# Description of the task
Update the items below by replacing each occurrence of "project" with "initiative" and leaving all other text unchanged. Omit the pictures from your answer.

# Record extracts
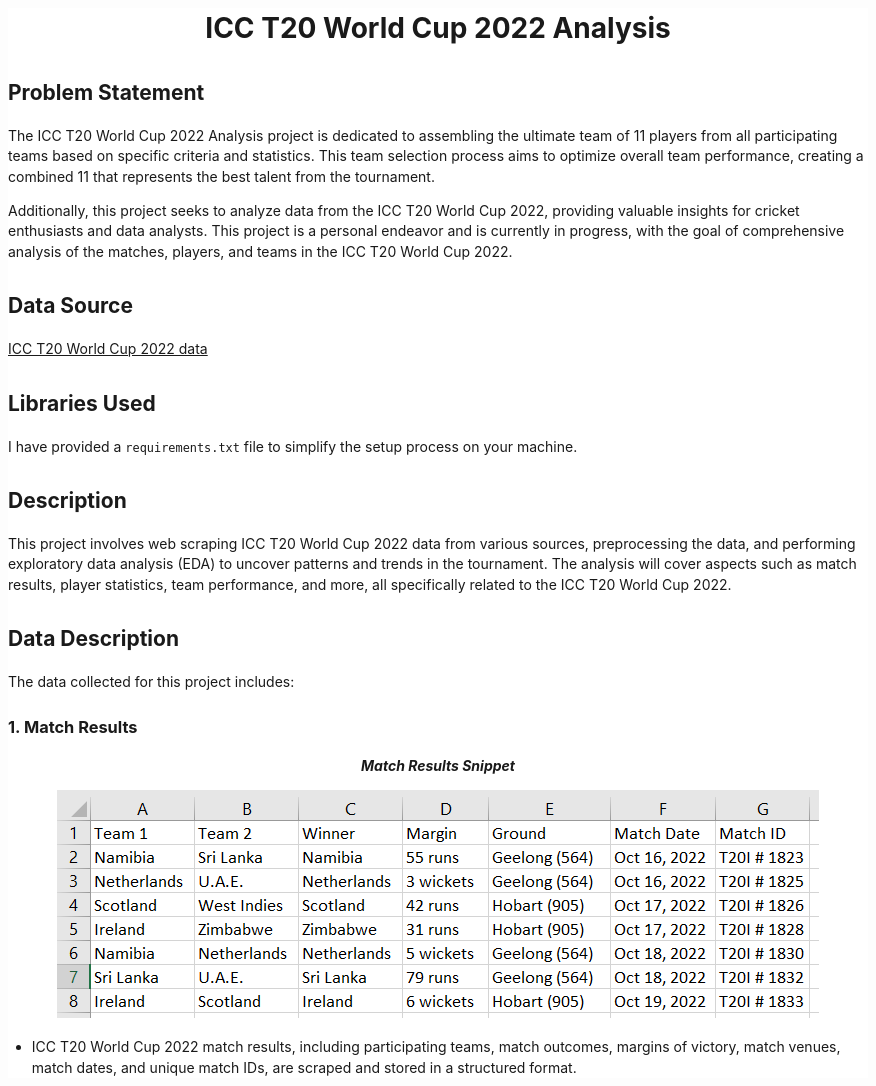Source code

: <h1 align="center">ICC T20 World Cup 2022 Analysis</h1>

## Problem Statement
The ICC T20 World Cup 2022 Analysis project is dedicated to assembling the ultimate team of 11 players from all participating teams based on specific criteria and statistics. This team selection process aims to optimize overall team performance, creating a combined 11 that represents the best talent from the tournament.

Additionally, this project seeks to analyze data from the ICC T20 World Cup 2022, providing valuable insights for cricket enthusiasts and data analysts. This project is a personal endeavor and is currently in progress, with the goal of comprehensive analysis of the matches, players, and teams in the ICC T20 World Cup 2022.

## Data Source
[ICC T20 World Cup 2022 data](https://stats.espncricinfo.com/ci/engine/records/team/match_results.html?id=14450;type=tournament)

## Libraries Used
I have provided a `requirements.txt` file to simplify the setup process on your machine.

## Description
This project involves web scraping ICC T20 World Cup 2022 data from various sources, preprocessing the data, and performing exploratory data analysis (EDA) to uncover patterns and trends in the tournament. The analysis will cover aspects such as match results, player statistics, team performance, and more, all specifically related to the ICC T20 World Cup 2022.

## Data Description
The data collected for this project includes:

### 1. Match Results
<p align="center"><strong><em>Match Results Snippet</em></strong></p>
<p align="center">
  <img src="https://github.com/karanshah5/Cricket_Analysis/blob/main/csv_data_snippets/match_results.png"/>
</p>

- ICC T20 World Cup 2022 match results, including  participating teams, match outcomes, margins of victory, match venues, match dates, and unique match IDs, are scraped and stored in a structured format.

# Written answer
Source code

: <h1 align="center">ICC T20 World Cup 2022 Analysis</h1>

## Problem Statement
The ICC T20 World Cup 2022 Analysis initiative is dedicated to assembling the ultimate team of 11 players from all participating teams based on specific criteria and statistics. This team selection process aims to optimize overall team performance, creating a combined 11 that represents the best talent from the tournament.

Additionally, this initiative seeks to analyze data from the ICC T20 World Cup 2022, providing valuable insights for cricket enthusiasts and data analysts. This initiative is a personal endeavor and is currently in progress, with the goal of comprehensive analysis of the matches, players, and teams in the ICC T20 World Cup 2022.

## Data Source
[ICC T20 World Cup 2022 data](https://stats.espncricinfo.com/ci/engine/records/team/match_results.html?id=14450;type=tournament)

## Libraries Used
I have provided a `requirements.txt` file to simplify the setup process on your machine.

## Description
This initiative involves web scraping ICC T20 World Cup 2022 data from various sources, preprocessing the data, and performing exploratory data analysis (EDA) to uncover patterns and trends in the tournament. The analysis will cover aspects such as match results, player statistics, team performance, and more, all specifically related to the ICC T20 World Cup 2022.

## Data Description
The data collected for this initiative includes:

### 1. Match Results
<p align="center"><strong><em>Match Results Snippet</em></strong></p>
<p align="center">
  <img src="https://github.com/karanshah5/Cricket_Analysis/blob/main/csv_data_snippets/match_results.png"/>
</p>

- ICC T20 World Cup 2022 match results, including  participating teams, match outcomes, margins of victory, match venues, match dates, and unique match IDs, are scraped and stored in a structured format.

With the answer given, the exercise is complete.